### TASK GOAL
Reproduce every line of the data below word for word.
+ + + + +
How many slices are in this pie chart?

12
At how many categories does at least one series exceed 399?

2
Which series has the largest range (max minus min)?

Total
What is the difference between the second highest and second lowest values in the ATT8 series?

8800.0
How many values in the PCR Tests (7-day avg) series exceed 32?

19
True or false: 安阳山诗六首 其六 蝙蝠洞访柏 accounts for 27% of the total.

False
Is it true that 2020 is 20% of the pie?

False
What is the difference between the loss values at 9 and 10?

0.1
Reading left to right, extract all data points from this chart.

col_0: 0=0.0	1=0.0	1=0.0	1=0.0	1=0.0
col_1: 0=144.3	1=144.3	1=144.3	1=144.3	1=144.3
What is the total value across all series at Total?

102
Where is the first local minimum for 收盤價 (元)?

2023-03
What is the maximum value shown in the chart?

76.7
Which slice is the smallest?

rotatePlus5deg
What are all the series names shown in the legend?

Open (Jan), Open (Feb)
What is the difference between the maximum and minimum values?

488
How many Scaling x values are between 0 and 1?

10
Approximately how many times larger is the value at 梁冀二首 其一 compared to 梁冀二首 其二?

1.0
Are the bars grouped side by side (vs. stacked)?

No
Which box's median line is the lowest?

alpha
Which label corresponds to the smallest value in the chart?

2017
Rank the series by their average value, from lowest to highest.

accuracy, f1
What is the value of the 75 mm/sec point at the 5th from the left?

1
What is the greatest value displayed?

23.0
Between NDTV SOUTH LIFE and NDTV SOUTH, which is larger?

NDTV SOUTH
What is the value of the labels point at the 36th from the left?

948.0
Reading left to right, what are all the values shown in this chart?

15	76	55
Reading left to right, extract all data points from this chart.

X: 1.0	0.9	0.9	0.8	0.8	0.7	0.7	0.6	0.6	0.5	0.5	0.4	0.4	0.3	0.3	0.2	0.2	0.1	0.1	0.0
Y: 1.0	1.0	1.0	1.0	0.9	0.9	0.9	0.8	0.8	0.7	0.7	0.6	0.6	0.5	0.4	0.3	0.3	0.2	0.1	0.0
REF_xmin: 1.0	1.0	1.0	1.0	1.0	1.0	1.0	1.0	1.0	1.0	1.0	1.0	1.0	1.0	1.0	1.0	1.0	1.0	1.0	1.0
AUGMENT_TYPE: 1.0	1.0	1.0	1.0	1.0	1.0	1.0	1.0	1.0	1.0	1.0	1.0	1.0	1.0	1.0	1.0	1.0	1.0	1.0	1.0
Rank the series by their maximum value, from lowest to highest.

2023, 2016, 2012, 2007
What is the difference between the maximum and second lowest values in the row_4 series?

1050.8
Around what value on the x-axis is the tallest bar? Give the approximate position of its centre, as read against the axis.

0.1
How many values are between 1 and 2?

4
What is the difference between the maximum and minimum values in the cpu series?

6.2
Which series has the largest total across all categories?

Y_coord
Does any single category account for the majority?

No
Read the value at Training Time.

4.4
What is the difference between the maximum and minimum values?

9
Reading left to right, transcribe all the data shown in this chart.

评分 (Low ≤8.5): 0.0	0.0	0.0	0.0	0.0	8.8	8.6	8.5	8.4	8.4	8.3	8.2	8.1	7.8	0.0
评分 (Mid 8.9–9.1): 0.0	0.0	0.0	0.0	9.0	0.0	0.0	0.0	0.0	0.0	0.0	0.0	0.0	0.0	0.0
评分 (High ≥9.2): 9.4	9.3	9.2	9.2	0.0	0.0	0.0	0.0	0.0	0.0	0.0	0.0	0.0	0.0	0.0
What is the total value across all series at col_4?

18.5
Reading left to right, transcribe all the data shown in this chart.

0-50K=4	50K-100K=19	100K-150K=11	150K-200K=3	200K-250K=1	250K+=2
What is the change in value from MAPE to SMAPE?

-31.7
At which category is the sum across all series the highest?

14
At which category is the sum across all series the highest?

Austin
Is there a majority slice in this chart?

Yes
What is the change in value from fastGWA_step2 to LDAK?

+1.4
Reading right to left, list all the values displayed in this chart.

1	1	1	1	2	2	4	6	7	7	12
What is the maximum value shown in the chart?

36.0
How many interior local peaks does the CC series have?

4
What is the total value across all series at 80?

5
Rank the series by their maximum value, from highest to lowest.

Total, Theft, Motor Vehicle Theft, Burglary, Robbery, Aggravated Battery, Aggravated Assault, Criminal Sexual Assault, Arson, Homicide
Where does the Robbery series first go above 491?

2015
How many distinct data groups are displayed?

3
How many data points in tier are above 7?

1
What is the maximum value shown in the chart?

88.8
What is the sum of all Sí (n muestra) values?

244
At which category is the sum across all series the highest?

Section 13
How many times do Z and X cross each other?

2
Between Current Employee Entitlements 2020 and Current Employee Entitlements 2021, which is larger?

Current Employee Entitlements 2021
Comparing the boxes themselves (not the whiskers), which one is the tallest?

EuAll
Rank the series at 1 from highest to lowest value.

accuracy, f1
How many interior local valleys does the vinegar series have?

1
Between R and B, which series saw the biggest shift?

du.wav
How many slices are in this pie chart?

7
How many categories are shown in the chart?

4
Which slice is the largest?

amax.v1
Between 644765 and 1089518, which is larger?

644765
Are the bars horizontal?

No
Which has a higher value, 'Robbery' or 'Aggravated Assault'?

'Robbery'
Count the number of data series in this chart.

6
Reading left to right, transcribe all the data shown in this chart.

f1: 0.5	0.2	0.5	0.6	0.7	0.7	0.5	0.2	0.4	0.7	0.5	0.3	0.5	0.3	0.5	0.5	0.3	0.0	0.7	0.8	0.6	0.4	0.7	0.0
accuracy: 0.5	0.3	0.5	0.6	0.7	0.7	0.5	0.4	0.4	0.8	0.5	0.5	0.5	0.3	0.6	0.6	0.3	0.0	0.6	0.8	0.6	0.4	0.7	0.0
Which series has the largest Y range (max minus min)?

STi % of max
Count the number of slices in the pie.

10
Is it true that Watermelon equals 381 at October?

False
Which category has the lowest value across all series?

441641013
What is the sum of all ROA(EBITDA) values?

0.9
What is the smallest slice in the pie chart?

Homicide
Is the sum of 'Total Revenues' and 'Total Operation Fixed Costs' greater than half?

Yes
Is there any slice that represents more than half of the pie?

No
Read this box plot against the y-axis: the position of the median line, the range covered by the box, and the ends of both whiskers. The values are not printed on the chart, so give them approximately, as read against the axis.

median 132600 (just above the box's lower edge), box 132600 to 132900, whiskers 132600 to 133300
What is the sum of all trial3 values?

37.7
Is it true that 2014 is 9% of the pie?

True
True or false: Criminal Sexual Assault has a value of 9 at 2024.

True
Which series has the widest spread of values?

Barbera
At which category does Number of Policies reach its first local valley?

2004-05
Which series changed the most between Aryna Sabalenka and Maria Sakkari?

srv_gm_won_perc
+ + + + +
### ANSWER AREA
How many slices are in this pie chart?

12
At how many categories does at least one series exceed 399?

2
Which series has the largest range (max minus min)?

Total
What is the difference between the second highest and second lowest values in the ATT8 series?

8800.0
How many values in the PCR Tests (7-day avg) series exceed 32?

19
True or false: 安阳山诗六首 其六 蝙蝠洞访柏 accounts for 27% of the total.

False
Is it true that 2020 is 20% of the pie?

False
What is the difference between the loss values at 9 and 10?

0.1
Reading left to right, extract all data points from this chart.

col_0: 0=0.0	1=0.0	1=0.0	1=0.0	1=0.0
col_1: 0=144.3	1=144.3	1=144.3	1=144.3	1=144.3
What is the total value across all series at Total?

102
Where is the first local minimum for 收盤價 (元)?

2023-03
What is the maximum value shown in the chart?

76.7
Which slice is the smallest?

rotatePlus5deg
What are all the series names shown in the legend?

Open (Jan), Open (Feb)
What is the difference between the maximum and minimum values?

488
How many Scaling x values are between 0 and 1?

10
Approximately how many times larger is the value at 梁冀二首 其一 compared to 梁冀二首 其二?

1.0
Are the bars grouped side by side (vs. stacked)?

No
Which box's median line is the lowest?

alpha
Which label corresponds to the smallest value in the chart?

2017
Rank the series by their average value, from lowest to highest.

accuracy, f1
What is the value of the 75 mm/sec point at the 5th from the left?

1
What is the greatest value displayed?

23.0
Between NDTV SOUTH LIFE and NDTV SOUTH, which is larger?

NDTV SOUTH
What is the value of the labels point at the 36th from the left?

948.0
Reading left to right, what are all the values shown in this chart?

15	76	55
Reading left to right, extract all data points from this chart.

X: 1.0	0.9	0.9	0.8	0.8	0.7	0.7	0.6	0.6	0.5	0.5	0.4	0.4	0.3	0.3	0.2	0.2	0.1	0.1	0.0
Y: 1.0	1.0	1.0	1.0	0.9	0.9	0.9	0.8	0.8	0.7	0.7	0.6	0.6	0.5	0.4	0.3	0.3	0.2	0.1	0.0
REF_xmin: 1.0	1.0	1.0	1.0	1.0	1.0	1.0	1.0	1.0	1.0	1.0	1.0	1.0	1.0	1.0	1.0	1.0	1.0	1.0	1.0
AUGMENT_TYPE: 1.0	1.0	1.0	1.0	1.0	1.0	1.0	1.0	1.0	1.0	1.0	1.0	1.0	1.0	1.0	1.0	1.0	1.0	1.0	1.0
Rank the series by their maximum value, from lowest to highest.

2023, 2016, 2012, 2007
What is the difference between the maximum and second lowest values in the row_4 series?

1050.8
Around what value on the x-axis is the tallest bar? Give the approximate position of its centre, as read against the axis.

0.1
How many values are between 1 and 2?

4
What is the difference between the maximum and minimum values in the cpu series?

6.2
Which series has the largest total across all categories?

Y_coord
Does any single category account for the majority?

No
Read the value at Training Time.

4.4
What is the difference between the maximum and minimum values?

9
Reading left to right, transcribe all the data shown in this chart.

评分 (Low ≤8.5): 0.0	0.0	0.0	0.0	0.0	8.8	8.6	8.5	8.4	8.4	8.3	8.2	8.1	7.8	0.0
评分 (Mid 8.9–9.1): 0.0	0.0	0.0	0.0	9.0	0.0	0.0	0.0	0.0	0.0	0.0	0.0	0.0	0.0	0.0
评分 (High ≥9.2): 9.4	9.3	9.2	9.2	0.0	0.0	0.0	0.0	0.0	0.0	0.0	0.0	0.0	0.0	0.0
What is the total value across all series at col_4?

18.5
Reading left to right, transcribe all the data shown in this chart.

0-50K=4	50K-100K=19	100K-150K=11	150K-200K=3	200K-250K=1	250K+=2
What is the change in value from MAPE to SMAPE?

-31.7
At which category is the sum across all series the highest?

14
At which category is the sum across all series the highest?

Austin
Is there a majority slice in this chart?

Yes
What is the change in value from fastGWA_step2 to LDAK?

+1.4
Reading right to left, list all the values displayed in this chart.

1	1	1	1	2	2	4	6	7	7	12
What is the maximum value shown in the chart?

36.0
How many interior local peaks does the CC series have?

4
What is the total value across all series at 80?

5
Rank the series by their maximum value, from highest to lowest.

Total, Theft, Motor Vehicle Theft, Burglary, Robbery, Aggravated Battery, Aggravated Assault, Criminal Sexual Assault, Arson, Homicide
Where does the Robbery series first go above 491?

2015
How many distinct data groups are displayed?

3
How many data points in tier are above 7?

1
What is the maximum value shown in the chart?

88.8
What is the sum of all Sí (n muestra) values?

244
At which category is the sum across all series the highest?

Section 13
How many times do Z and X cross each other?

2
Between Current Employee Entitlements 2020 and Current Employee Entitlements 2021, which is larger?

Current Employee Entitlements 2021
Comparing the boxes themselves (not the whiskers), which one is the tallest?

EuAll
Rank the series at 1 from highest to lowest value.

accuracy, f1
How many interior local valleys does the vinegar series have?

1
Between R and B, which series saw the biggest shift?

du.wav
How many slices are in this pie chart?

7
How many categories are shown in the chart?

4
Which slice is the largest?

amax.v1
Between 644765 and 1089518, which is larger?

644765
Are the bars horizontal?

No
Which has a higher value, 'Robbery' or 'Aggravated Assault'?

'Robbery'
Count the number of data series in this chart.

6
Reading left to right, transcribe all the data shown in this chart.

f1: 0.5	0.2	0.5	0.6	0.7	0.7	0.5	0.2	0.4	0.7	0.5	0.3	0.5	0.3	0.5	0.5	0.3	0.0	0.7	0.8	0.6	0.4	0.7	0.0
accuracy: 0.5	0.3	0.5	0.6	0.7	0.7	0.5	0.4	0.4	0.8	0.5	0.5	0.5	0.3	0.6	0.6	0.3	0.0	0.6	0.8	0.6	0.4	0.7	0.0
Which series has the largest Y range (max minus min)?

STi % of max
Count the number of slices in the pie.

10
Is it true that Watermelon equals 381 at October?

False
Which category has the lowest value across all series?

441641013
What is the sum of all ROA(EBITDA) values?

0.9
What is the smallest slice in the pie chart?

Homicide
Is the sum of 'Total Revenues' and 'Total Operation Fixed Costs' greater than half?

Yes
Is there any slice that represents more than half of the pie?

No
Read this box plot against the y-axis: the position of the median line, the range covered by the box, and the ends of both whiskers. The values are not printed on the chart, so give them approximately, as read against the axis.

median 132600 (just above the box's lower edge), box 132600 to 132900, whiskers 132600 to 133300
What is the sum of all trial3 values?

37.7
Is it true that 2014 is 9% of the pie?

True
True or false: Criminal Sexual Assault has a value of 9 at 2024.

True
Which series has the widest spread of values?

Barbera
At which category does Number of Policies reach its first local valley?

2004-05
Which series changed the most between Aryna Sabalenka and Maria Sakkari?

srv_gm_won_perc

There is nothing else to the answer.